Creation of the Image

“Much will change as a result of 2020. Some things will disappear, others will return modified by lessons learned during these past months: different, but better.”

Stephen Lighthill, ASC

Much will change as a result of 2020. Some things will disappear, others will return modified by lessons learned during these past months: different, but better.​​
At top: “A Day at the Races” was photographed by John Simmons, ASC at Santa Anita racetrack in 2019. He notes, “The elderly Black man watching the horses was what moved me. I usually take pictures that have a definite narrative. This photograph is all about composition — I was attracted to the graphics and space. To me, it’s a powerful image that stands on its own without a story. I shot it with a Sony a7R III with a 50mm Leica Summilux. I purchased that lens in 1970.”

ASC President Stephen Lighthill (Photo by Michael M. Pessah, ASC)

With this January 2021 issue of American Cinematographer we begin the one hundred and first year of the magazine, we rededicate ourselves to the soul of cinematography: the creation of image.


We celebrate with an image on the cover made by one of our own, Johnny Simmons, ASC. An image of wonder and curiosity of a single
moment. Like all great images, it is both explicit and implicit at once.


At this moment, January 2021, remember that the story, and storytelling itself, began first as image-making with crude scratches on rock walls, and evolved to verbal stories often told around campfires. Our modern campfire is the movie theater. We are fearful that one of the casualties of 2020 — when so many of our leaders failed to respond — could be our movie theaters. We hope not. Much will change as a result of 2020. Some things will disappear, others will return modified by lessons learned during these past months: different, but better.

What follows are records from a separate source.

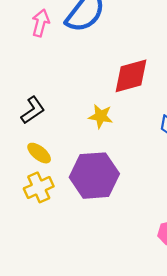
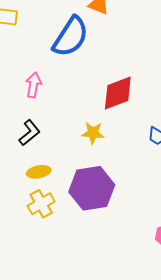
pink arrow: (41, 23) -> (33, 85), moved
yellow ellipse: (39, 153) -> (39, 172), turned -45

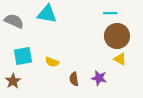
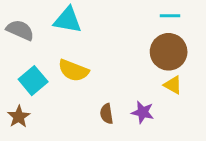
cyan line: (110, 13) -> (170, 16), moved
cyan square: (23, 56) -> (33, 81), turned -30
yellow semicircle: (52, 62) -> (73, 70), moved, size x1.5

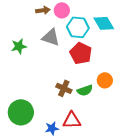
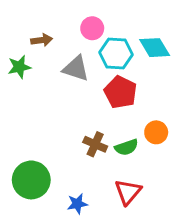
brown arrow: (43, 10) -> (42, 40), moved
green star: (19, 46) -> (19, 67), moved
red triangle: (72, 120) -> (128, 192), moved, turned -48

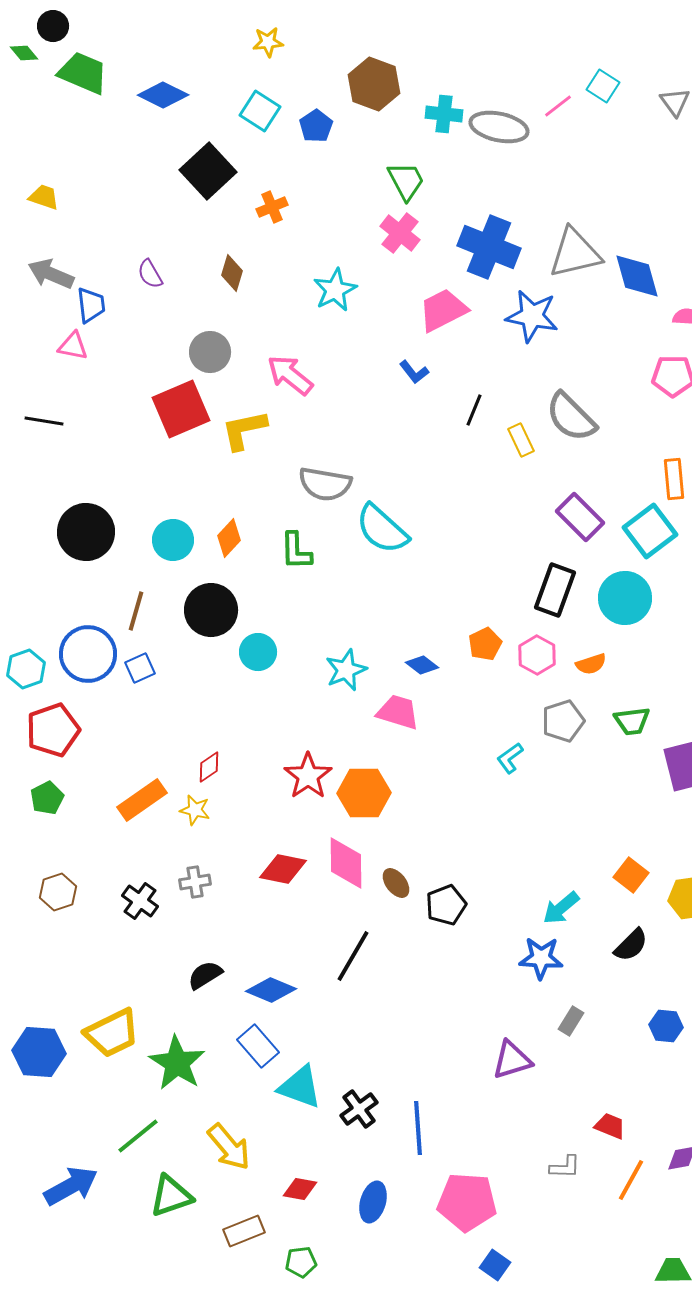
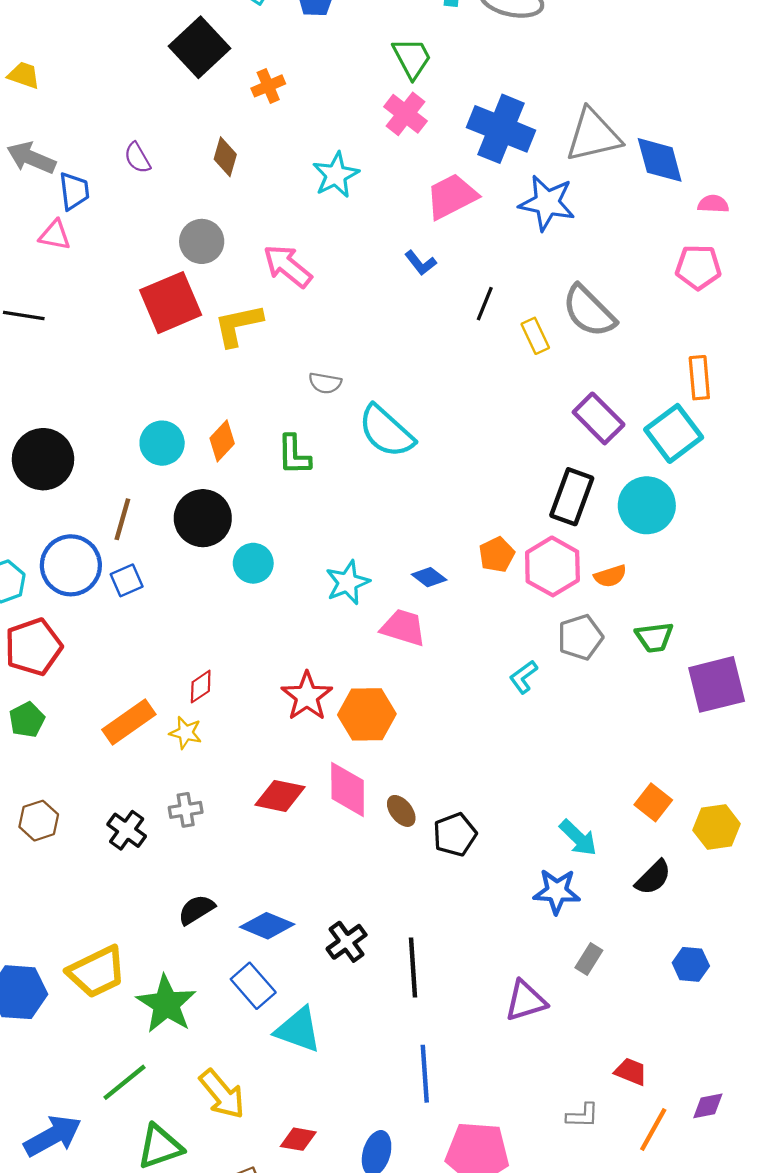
gray semicircle: (325, 484) -> (325, 383), size x0.6
black circle: (86, 532) -> (43, 459), moved
pink hexagon: (537, 655) -> (552, 566), size x1.4
cyan arrow: (561, 908) -> (578, 838), turned -96
black line: (353, 956) -> (413, 968), moved, turned -34
black cross: (359, 1109) -> (347, 942), moved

At this moment of our new-look magazine, we will try to talk less and give you more to look at; instead of many words, we have chosen the W. Eugene Smith picture “The Walk to Paradise Garden” to illustrate this column and our moment together. 



I will let Mr. Smith speak of his moment, while recovering from severe wounds as a combat photographer, when he took this picture:


“While I followed my children into the undergrowth and the group of taller trees — how they were delighted at every little discovery! — and observed them, I suddenly realized that at this moment, in spite of
everything, in spite of all the wars and all I had gone through that day,
I wanted to sing a sonnet to life and to the courage to go on living it…”.

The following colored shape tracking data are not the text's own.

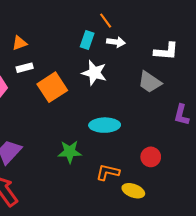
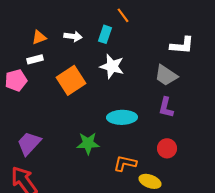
white arrow: (116, 42) -> (73, 36), moved
white rectangle: (25, 68) -> (35, 59), moved
purple L-shape: (181, 115) -> (166, 107), moved

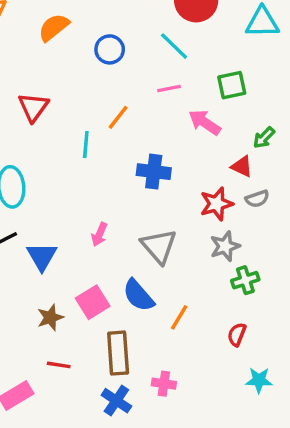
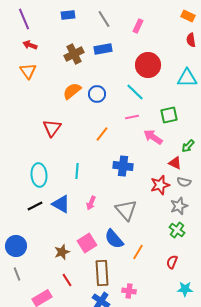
orange semicircle: (54, 27) -> (72, 91), moved
cyan line: (86, 144) -> (77, 171), moved
gray semicircle: (257, 199) -> (184, 182), turned 32
gray star: (225, 246) -> (179, 206), moved
blue triangle: (42, 256) -> (61, 204), moved, turned -30
green cross: (245, 280) -> (177, 230), turned -35
red line: (59, 365) -> (67, 280), turned 48

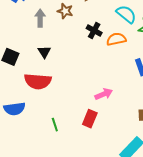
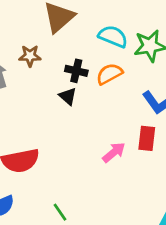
black triangle: (44, 52) -> (68, 96), moved
red rectangle: (90, 119) -> (147, 138), moved

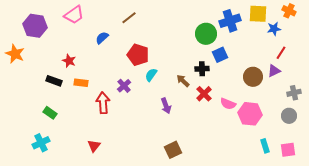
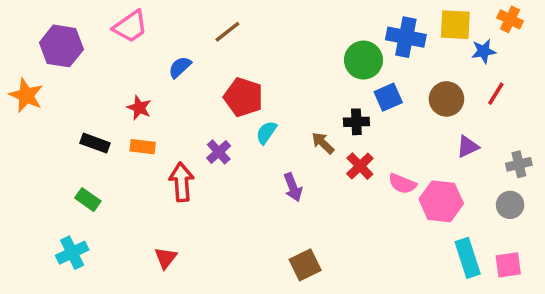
blue cross: (230, 21) -> (406, 37), turned 30
red star: (69, 61) -> (139, 108), moved
purple triangle: (274, 71) -> (468, 147), moved
brown circle: (253, 77) -> (446, 99), moved
cyan rectangle: (265, 146) -> (468, 258), size x1.5

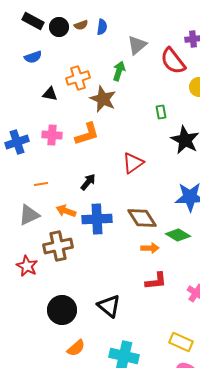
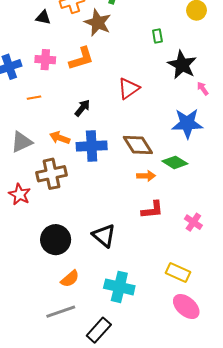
orange line: (41, 184) -> (34, 98), moved

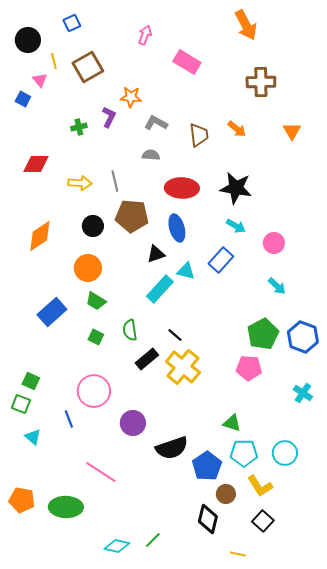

The “Garden” picture became the closing image in the Family of Man exhibit at MoMA in 1955. It is an image of hope, emerging from darkness, from a photographer who had seen much darkness. His message, repeated so often in this current year: We are in this TOGETHER. As cinematographers, committed to learning, to teaching, to making images that do bring us together around the campfire, we should now sing a song to life, have the courage to face our changed world and make great images of the family of man in our time.